In allen Kitas, in denen H. als Erzieher tätig war, galt er als beliebt - sowohl bei Kindern als auch bei Eltern. Er bot mehreren Eltern an, bei ihnen auch privat als Babysitter zu arbeiten. Einige beschäftigten ihn. Und sie vertrauten ihm. Niemand schöpfte Verdacht. "Er war ein ruhiger Mann mit einer sympathischen Ausstrahlung", sagte Uwe Büth, Geschäftsführer des Kita-Werks Niendorf-Norderstedt. Genau das war offenbar die Strategie des Erziehers. "Viele Täter haben auf den ersten Blick ein gutes Händchen für Kinder", sagte Christina Okeke vom Verein Zündfunke, der die Eltern in Schnelsen über den richtigen Umgang in Missbrauchsfällen berät.

Sexueller Missbrauch in Kitas und Kindergärten kam in Hamburg bislang selten vor. Erst kürzlich wurde allerdings bekannt, dass es in einer weiteren Hamburger Kita einen ähnlichen Fall gab. Ein Praktikant soll drei Kinder unsittlich berührt haben. Um welche Kita es sich handelt, ist nicht bekannt.
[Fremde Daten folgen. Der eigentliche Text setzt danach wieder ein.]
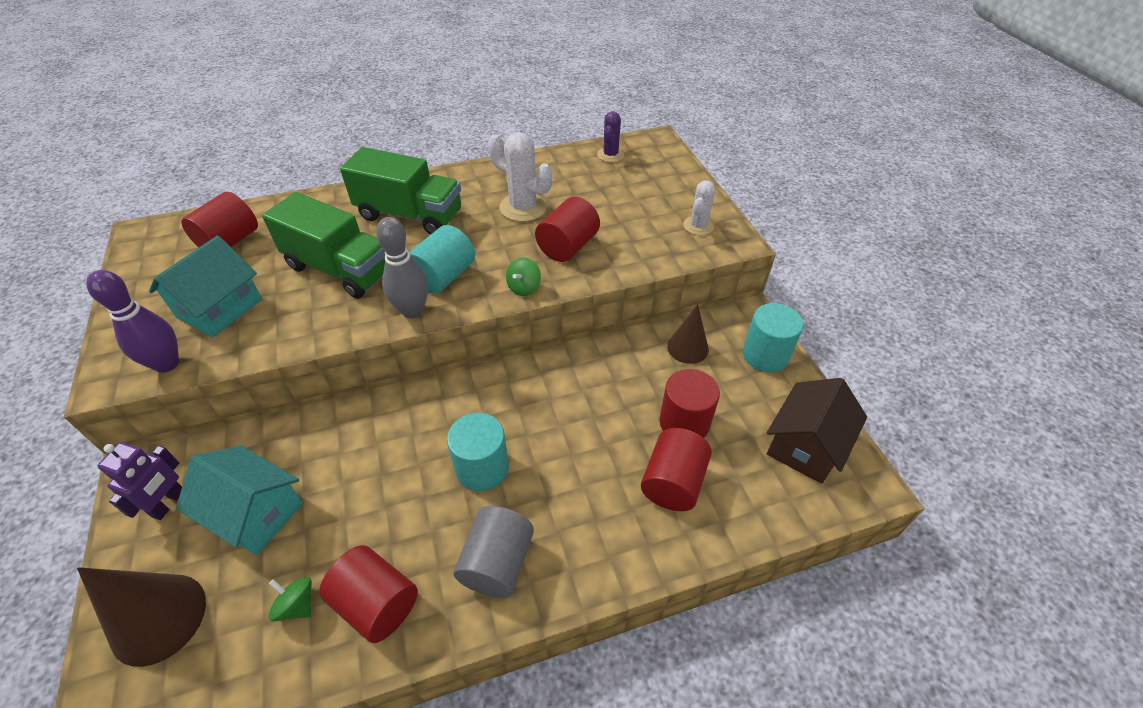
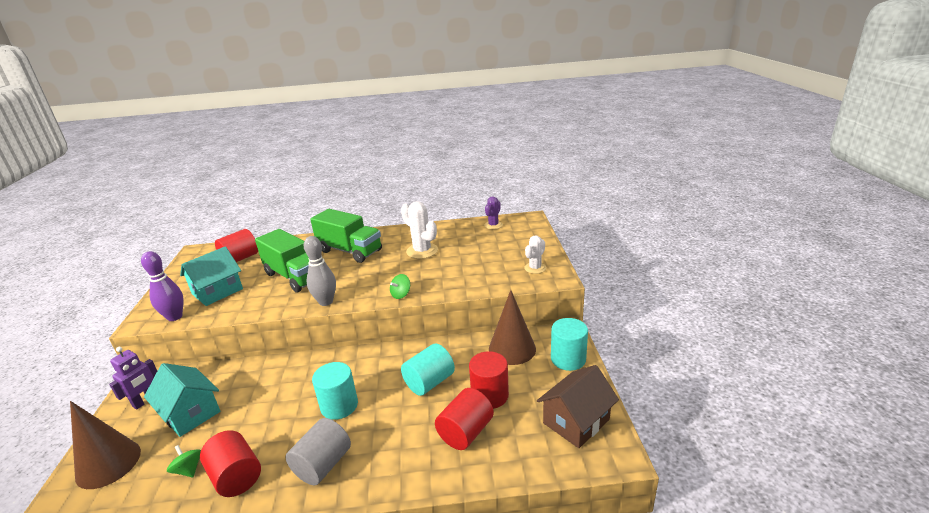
camera: 15 degrees right, 20 degrees down
turquoise cylinder [409,225,475,294] -> turquoise cylinder moved to [401,344,455,396]
red cylinder [535,197,600,262] -> none
brown cone [667,304,709,364] -> brown cone [489,290,536,365], size x1.56

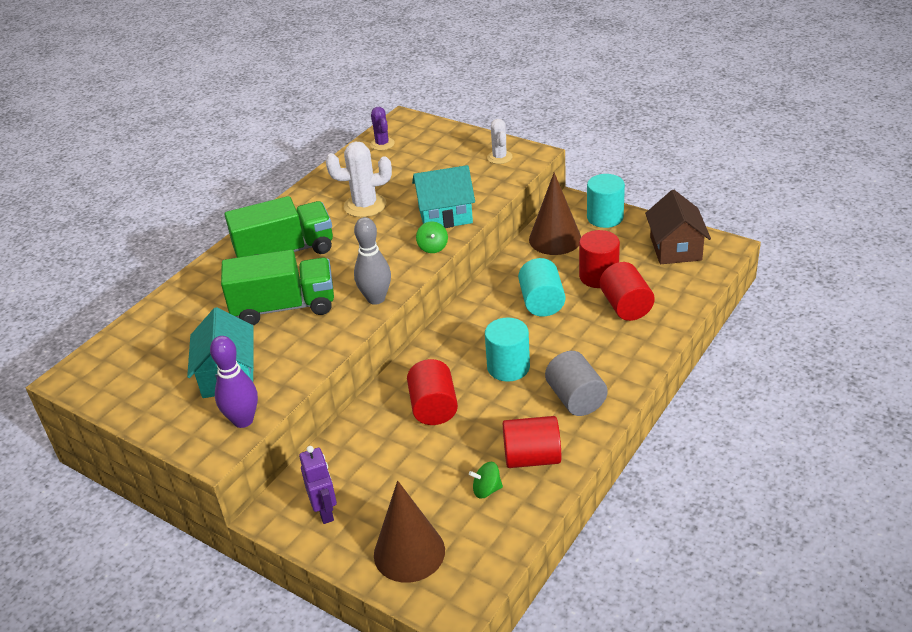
camera: 50 degrees left, 10 degrees up
turquoise house [144,363,220,437] -> turquoise house moved to [412,165,475,228]
red cylinder [215,229,258,262] -> red cylinder moved to [407,359,458,425]

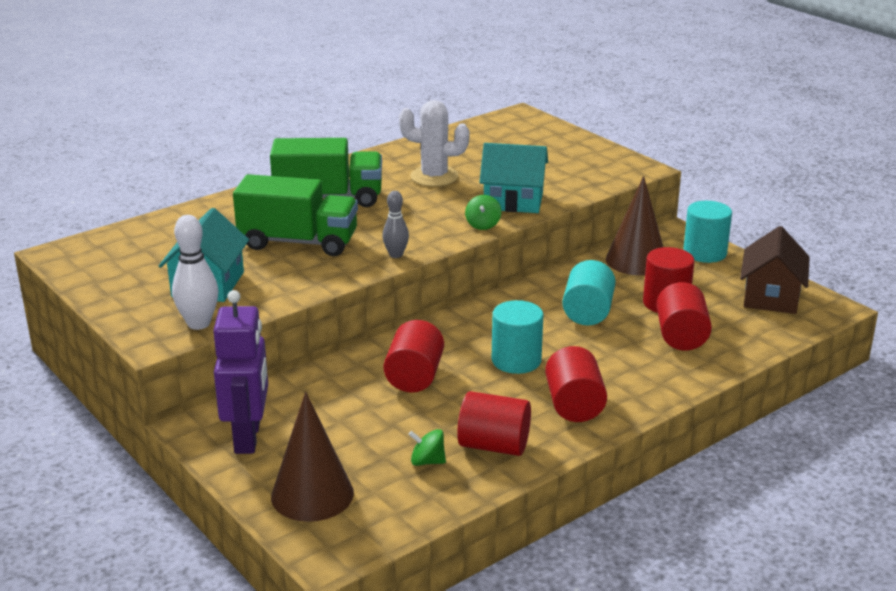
camera: 15 degrees right, 10 degrees down
purple bowling pin [210,336,258,428] -> white bowling pin [172,215,219,330]
purple robot [299,446,337,524] -> purple robot [213,290,268,454], size x1.58
grey bowling pin [354,217,391,305] -> grey bowling pin [382,191,409,258], size x0.64
purple cactus [370,107,395,150] -> none
white cactus [487,119,513,164] -> none
grey cylinder [545,351,608,416] -> red cylinder [545,346,607,422]

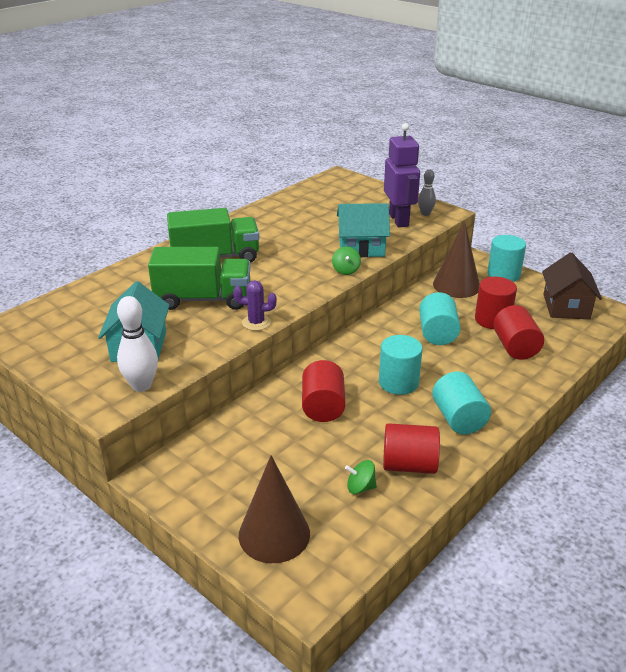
camera: 10 degrees left, 5 degrees up
purple robot [213,290,268,454] -> purple robot moved to [384,123,420,227]
grey bowling pin [382,191,409,258] -> grey bowling pin moved to [418,169,436,216]
white cactus [399,100,469,187] -> none
red cylinder [545,346,607,422] -> turquoise cylinder [432,372,491,434]
none -> purple cactus [233,280,277,331]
Erzieher Stefan H. wird nicht mehr in einer Kita arbeiten. Er sitzt nun hinter Gittern. Bei seiner Verhaftung hat er bereits erste Angaben über den Tatvorwurf gemacht. Wie hoch die Strafe sein wird, hängt auch von seinen weiteren Aussagen ab. Werden ihm die vorgeworfenen Taten nachgewiesen, droht ihm eine mehrjährige Haftstrafe.